Out of Time, Not Out of Luck: Supreme Court holds POCs for Time-Barred Debt are OK under FDCPA

In a win for debt buyers and servicers, the Supreme Court held in Midland Funding, LLC. v. Johnson  that the filing of a proof of claim in a bankruptcy case for obviously time-barred debt is not false, deceptive, misleading, unfair, or unconscionable within the meaning of the Fair Debt Collections Practices Act (FDCPA).

The Decision

The Court’s decision rested on two findings: first, that stale debt is a claim under the Bankruptcy Code, and second, that debtors in bankruptcy have more protections than debtors facing collections lawsuits.

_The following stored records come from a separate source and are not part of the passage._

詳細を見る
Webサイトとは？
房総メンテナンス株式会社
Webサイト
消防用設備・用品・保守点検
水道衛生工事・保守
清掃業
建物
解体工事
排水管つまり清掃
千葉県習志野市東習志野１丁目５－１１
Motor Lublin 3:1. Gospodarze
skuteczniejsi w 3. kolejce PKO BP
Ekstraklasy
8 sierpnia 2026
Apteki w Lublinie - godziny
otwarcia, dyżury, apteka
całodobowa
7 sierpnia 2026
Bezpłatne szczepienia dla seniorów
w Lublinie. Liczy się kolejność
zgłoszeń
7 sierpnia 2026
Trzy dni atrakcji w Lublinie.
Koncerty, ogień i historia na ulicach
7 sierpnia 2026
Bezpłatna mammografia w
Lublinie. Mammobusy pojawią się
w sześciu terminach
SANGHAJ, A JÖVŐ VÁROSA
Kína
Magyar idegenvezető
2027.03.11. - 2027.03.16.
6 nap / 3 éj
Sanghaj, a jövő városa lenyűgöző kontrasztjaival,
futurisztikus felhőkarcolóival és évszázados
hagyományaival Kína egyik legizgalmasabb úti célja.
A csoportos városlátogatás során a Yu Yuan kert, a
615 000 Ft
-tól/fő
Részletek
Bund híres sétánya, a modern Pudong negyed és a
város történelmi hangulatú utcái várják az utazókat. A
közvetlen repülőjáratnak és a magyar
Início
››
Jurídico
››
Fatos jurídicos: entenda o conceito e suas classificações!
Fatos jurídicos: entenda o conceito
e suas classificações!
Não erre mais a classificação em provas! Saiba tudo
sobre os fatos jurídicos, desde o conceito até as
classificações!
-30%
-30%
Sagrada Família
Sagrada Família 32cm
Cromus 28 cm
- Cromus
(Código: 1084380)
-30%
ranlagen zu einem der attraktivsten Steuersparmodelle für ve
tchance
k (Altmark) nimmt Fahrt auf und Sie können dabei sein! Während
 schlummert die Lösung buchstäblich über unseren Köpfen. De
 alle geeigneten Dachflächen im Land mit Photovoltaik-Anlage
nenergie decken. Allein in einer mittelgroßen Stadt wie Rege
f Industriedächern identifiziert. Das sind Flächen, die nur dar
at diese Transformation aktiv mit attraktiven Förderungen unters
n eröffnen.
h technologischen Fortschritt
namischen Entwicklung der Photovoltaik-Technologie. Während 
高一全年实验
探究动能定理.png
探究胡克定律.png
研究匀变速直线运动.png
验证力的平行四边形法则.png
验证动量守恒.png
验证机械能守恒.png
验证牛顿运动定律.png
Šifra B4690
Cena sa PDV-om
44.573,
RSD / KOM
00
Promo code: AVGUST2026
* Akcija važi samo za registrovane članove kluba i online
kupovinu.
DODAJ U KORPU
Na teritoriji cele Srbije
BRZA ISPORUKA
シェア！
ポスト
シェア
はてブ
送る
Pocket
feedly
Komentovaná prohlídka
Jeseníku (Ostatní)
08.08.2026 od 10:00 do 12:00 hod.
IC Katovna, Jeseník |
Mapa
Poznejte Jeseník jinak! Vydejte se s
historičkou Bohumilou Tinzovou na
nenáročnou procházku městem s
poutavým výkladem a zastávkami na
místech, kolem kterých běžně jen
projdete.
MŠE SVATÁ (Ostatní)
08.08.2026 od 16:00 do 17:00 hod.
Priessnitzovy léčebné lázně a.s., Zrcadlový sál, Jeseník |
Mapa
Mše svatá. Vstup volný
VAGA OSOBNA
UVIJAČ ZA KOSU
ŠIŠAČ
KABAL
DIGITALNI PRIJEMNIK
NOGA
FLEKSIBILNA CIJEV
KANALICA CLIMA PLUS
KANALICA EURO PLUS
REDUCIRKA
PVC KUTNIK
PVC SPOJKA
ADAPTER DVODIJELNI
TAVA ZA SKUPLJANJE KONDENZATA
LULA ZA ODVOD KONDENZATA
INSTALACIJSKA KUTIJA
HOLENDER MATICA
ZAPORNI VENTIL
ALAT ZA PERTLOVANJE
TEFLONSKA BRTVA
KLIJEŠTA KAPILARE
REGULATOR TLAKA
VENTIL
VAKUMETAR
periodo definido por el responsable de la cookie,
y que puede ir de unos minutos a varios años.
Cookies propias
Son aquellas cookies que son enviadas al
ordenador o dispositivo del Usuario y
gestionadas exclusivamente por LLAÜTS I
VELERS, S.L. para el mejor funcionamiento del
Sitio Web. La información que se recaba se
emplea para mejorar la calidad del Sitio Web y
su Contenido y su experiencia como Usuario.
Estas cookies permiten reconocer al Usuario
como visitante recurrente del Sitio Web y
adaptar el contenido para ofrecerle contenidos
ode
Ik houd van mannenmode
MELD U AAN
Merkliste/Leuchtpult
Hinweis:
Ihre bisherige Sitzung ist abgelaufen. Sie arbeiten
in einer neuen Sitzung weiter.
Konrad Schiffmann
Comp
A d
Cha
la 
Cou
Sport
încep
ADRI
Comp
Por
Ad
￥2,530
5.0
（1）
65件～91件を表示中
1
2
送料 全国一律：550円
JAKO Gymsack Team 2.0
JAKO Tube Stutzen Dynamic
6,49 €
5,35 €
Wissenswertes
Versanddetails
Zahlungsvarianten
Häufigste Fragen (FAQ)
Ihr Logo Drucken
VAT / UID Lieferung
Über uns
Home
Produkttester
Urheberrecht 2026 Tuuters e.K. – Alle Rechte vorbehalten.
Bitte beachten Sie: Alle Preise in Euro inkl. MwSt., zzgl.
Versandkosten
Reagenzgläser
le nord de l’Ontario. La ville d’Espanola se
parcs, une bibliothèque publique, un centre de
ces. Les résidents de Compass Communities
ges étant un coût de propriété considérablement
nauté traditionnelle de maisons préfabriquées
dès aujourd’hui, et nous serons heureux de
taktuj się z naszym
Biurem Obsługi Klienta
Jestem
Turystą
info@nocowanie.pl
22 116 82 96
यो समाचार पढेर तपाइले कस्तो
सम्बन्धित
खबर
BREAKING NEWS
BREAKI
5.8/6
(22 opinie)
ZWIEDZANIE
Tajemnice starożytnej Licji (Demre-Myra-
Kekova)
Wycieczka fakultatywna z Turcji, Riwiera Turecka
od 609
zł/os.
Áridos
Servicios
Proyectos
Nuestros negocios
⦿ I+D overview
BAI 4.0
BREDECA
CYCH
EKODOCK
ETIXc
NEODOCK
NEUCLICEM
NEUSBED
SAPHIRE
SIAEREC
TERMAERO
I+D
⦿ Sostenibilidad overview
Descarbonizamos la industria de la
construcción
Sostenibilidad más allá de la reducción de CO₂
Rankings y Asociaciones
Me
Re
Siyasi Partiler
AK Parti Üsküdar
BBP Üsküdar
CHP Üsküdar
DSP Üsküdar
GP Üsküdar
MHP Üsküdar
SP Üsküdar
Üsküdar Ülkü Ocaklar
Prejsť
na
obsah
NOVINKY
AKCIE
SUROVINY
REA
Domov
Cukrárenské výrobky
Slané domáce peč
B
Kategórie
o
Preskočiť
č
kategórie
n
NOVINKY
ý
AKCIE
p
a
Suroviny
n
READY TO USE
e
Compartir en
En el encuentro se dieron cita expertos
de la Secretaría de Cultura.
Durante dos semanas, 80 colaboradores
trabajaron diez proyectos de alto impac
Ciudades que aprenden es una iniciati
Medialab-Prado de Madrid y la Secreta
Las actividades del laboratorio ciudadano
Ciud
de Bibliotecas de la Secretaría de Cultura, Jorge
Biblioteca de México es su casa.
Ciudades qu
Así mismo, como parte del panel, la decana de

  • A claim is a claim. In bankruptcy, a claim is a right to payment. If the proof of claim is filed for a right to payment, it’s not false, deceptive or misleading. The creditor may not be able to sue on that debt, but as long as they have the right to payment, they have a claim. Alabama state law, which applied to this debt, provides for a right to payment even after the statute of limitations has expired. The plaintiff may still be able to claim staleness as an affirmative defense, and the creditor should be clear on the face of the proof of claim form about the age of the debt, but the debt is still a “claim.”

  • Bankruptcy protects the debtor. A lawsuit seeking payment of a time-barred debt may be unfair or unconscionable. The filing of a proof of claim for such debt is not. A Chapter 13 debtor has several protections, including a streamlined claims allowance process with a knowledgeable trustee at the helm. Additionally, when a claim is filed and adjudicated, that debt is discharged.

What Now? Things to Watch For

The Court’s decision seems broad at first blush, and servicers and holders of time-barred debt may be rushing to file their proofs of claim. But there are still some concerns:

  • Be aware of the facts. The Court’s holding should be read only to apply to proofs of claim where the staleness is “obvious.” Indeed, several times the Court specifically referenced “obviously time-barred debt.” Creditors filing proofs of claim for stale debt should provide sufficient information showing that the statute of limitations has passed. Not providing that information may lead to an FDCPA suit not precluded by this decision.

  • Be aware of state law. Whether the proof of claim violates the FDCPA may hinge on state law. In the majority of states, including Alabama, the right to payment survives the statute of limitations, though the enforceability does not. In some states, including Mississippi and Wisconsin, the right to payment is extinguished when the debt becomes time-barred. While the Court did not expressly hold that proofs of claim for debt governed by such state law would violate the FDCPA, creditors should take appropriate care.

  • Be aware of local precedent. At the end of its decision, the Court recognized that at least one bankruptcy court has found the filing of a time-barred claim sanctionable where the creditor did not investigate the possibility of an affirmative defense before filing (see In re Sekema). Creditors should be wary of filing such claims in this jurisdiction and any others that have held similarly.

The decision is certainly good news for the debt-buying industry. Buyers and servicers of stale debt should breathe a sigh of relief, but should take care not to step on the land mines the Court outlined for them.